Andy Serkis is fun to watch as the brooding Caesar. Jason Clarke is also convincing as the decent, brave, pacifist Malcolm. But he's too plain vanilla. He's like some mild-mannered TV sitcom dad. Too unbelievably nice.

Dawn is mainly about these two and their relationship of trust. Keri Russell (Felicity) makes an appearance as Malcolm's girlfriend, but she's barely supporting cast. Gary Oldman, also in a small role, is as good as always but he doesn't have much to do.

Rise was released 3 years ago. I liked it, but I'll have to admit that I don't remember the details. Did the apes ride horses at the end? I can't remember. They do ride horses in Dawn, which is cool because one of the strongest images from the old Charlton Heston Planet of the Apes movie, is apes riding on horses.



2014-07-03

Begin Again (2014)

Plot summary (story synopsis): Talented songwriter Greta (Keira Knightley - Pirates of the Caribbean, King Arthur, Atonement, Jack Ryan: Shadow Recruit) doesn't take her work seriously, preferring to live in the shadow of her famous singer boyfriend Dave (Adam Levine - Maroon 5's lead singer). They break up after she finds out that he had an affair.
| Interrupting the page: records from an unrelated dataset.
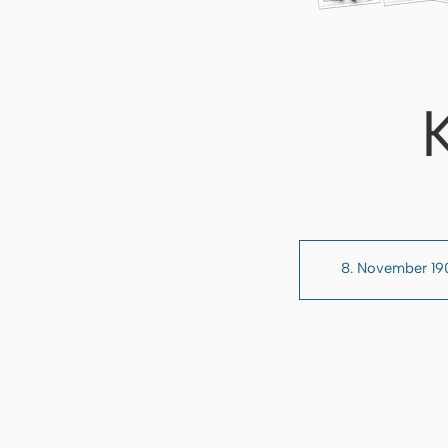
8. November 19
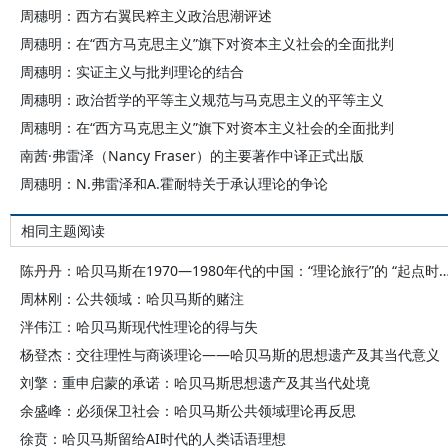
周穗明：西方右翼民粹主义政治思潮评述
周穗明：在“西方马克思主义”旗下对资本主义社会的全面批判
周穗明：实证主义与批判理论的结合
周穗明：政治哲学的平等主义规范与马克思主义的平等主义
周穗明：在“西方马克思主义”旗下对资本主义社会的全面批判
南茜·弗雷泽（Nancy Fraser）的主要著作中译正式出版
周穗明：N.弗雷泽和A.霍耐特关于承认理论的争论
相同主题阅读
陈丹丹：哈贝马斯在1970—1980年代的中国：“理论旅行”的
周林刚：公共领域：哈贝马斯的赌注
泮伟江：哈贝马斯现代性理论的得与失
杨登杰：交往理性与商谈理论——哈贝马斯的思想遗产及其当代意义
刘擎：重申启蒙的承诺：哈贝马斯思想遗产及其当代处境
余盛峰：必须保卫社会：哈贝马斯公共领域理论再反思
徐贲：哈贝马斯留给AI时代的人类话语理想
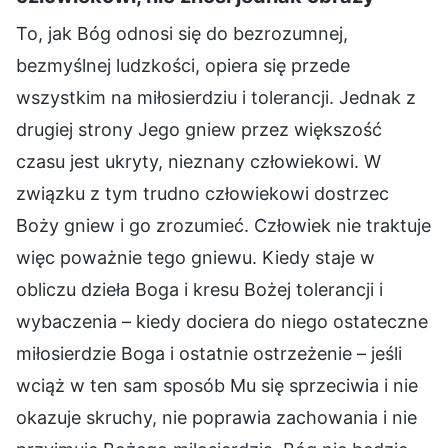
To, jak Bóg odnosi się do bezrozumnej,
bezmyślnej ludzkości, opiera się przede
wszystkim na miłosierdziu i tolerancji. Jednak z
drugiej strony Jego gniew przez większość
czasu jest ukryty, nieznany człowiekowi. W
związku z tym trudno człowiekowi dostrzec
Boży gniew i go zrozumieć. Człowiek nie traktuje
więc poważnie tego gniewu. Kiedy staje w
obliczu dzieła Boga i kresu Bożej tolerancji i
wybaczenia – kiedy dociera do niego ostateczne
miłosierdzie Boga i ostatnie ostrzeżenie – jeśli
wciąż w ten sam sposób Mu się sprzeciwia i nie
okazuje skruchy, nie poprawia zachowania i nie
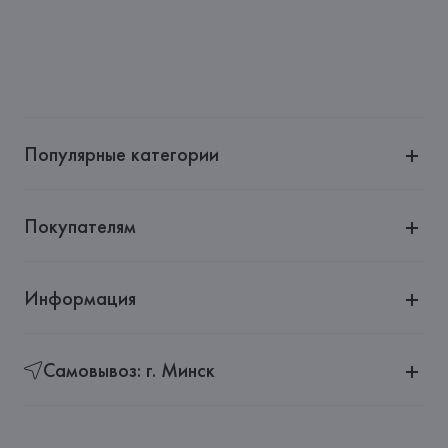
Популярные категории
Покупателям
Информация
Самовывоз: г. Минск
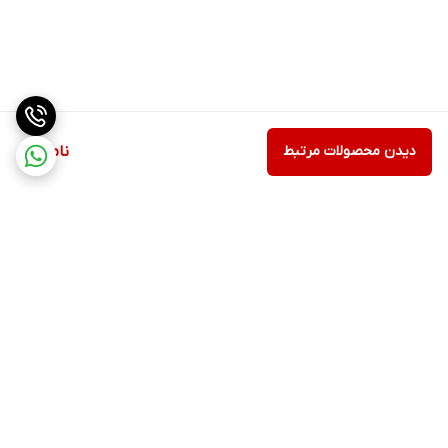
دیدن محصولات مرتبط
ناموجود
برگشت به بالا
Meanwhile, formerly-successful music producer Dan (Mark Ruffalo - Bruce Banner in The Avengers) is fired from the recording label that he started. He is divorced from Miriam (Catherine Keener - Being John Malkovich, Captain Phillips) and living in a rundown apartment.

He stumbles across Greta singing one of her songs in a bar and is impressed by her talent. He tries to sign her up, but his former boss Saul (Mos Def - 16 Blocks, The Hitchhiker's Guide to the Galaxy) back at his old label wants them to record a demo tape first.

Low on cash, Dan decides to use volunteer musicians, and record along New York's streets to make use of their ambient sound instead of renting a studio. Over the course of a few days, Dan and Greta get to know each other better as they record the demo album, roping in Dan's daughter Violet (Hailee Steinfeld - True Grit, Ender's Game, 3 Days to Kill) to play guitar.

***

Begin Again is an effective mix of Before Sunrise and The Commitments. It's a slow but entertaining show-don't-tell love story with some decent music, shot against the backdrop of the less glamorous part of New York. A part that isn't often seen in movies. We see the cosy backstreets New York, with the Empire State Building being the only major landmark shown.

The story sounds a lot like Once, writer/director John Carney's 2006 movie, which I haven't seen.

Mark Ruffalo is convincing as the down-and-out producer. Keira Knightley is even better as the sweet but tough, perceptive and talented songwriter. This is one of her best roles. I haven't been a fan in the past - she's competent, but there's something missing. However this movie might have changed my mind. The supporting cast, as might be expected from their past work, is excellent.

The chemistry between the two leads, works. John Carney's script allows them to believably get to know each other. Their interactions don't feel fake or forced. Most of it is low-key. There are a few dramatic moments but these aren't melodramatic or overwrought.

It's less "talkie" than Before Sunrise, closer to Lost in Translation's casual unhurried approach. It lacks Lost in Translation's mesmerizing dreamlike atmosphere but it's still a pleasant ride for the audience.

Like Before Sunrise, the ending isn't a conventionally romantic one and might not satisfy the general public that likes neat endings. Hopefully, like Before Sunrise, there will be a sequel too.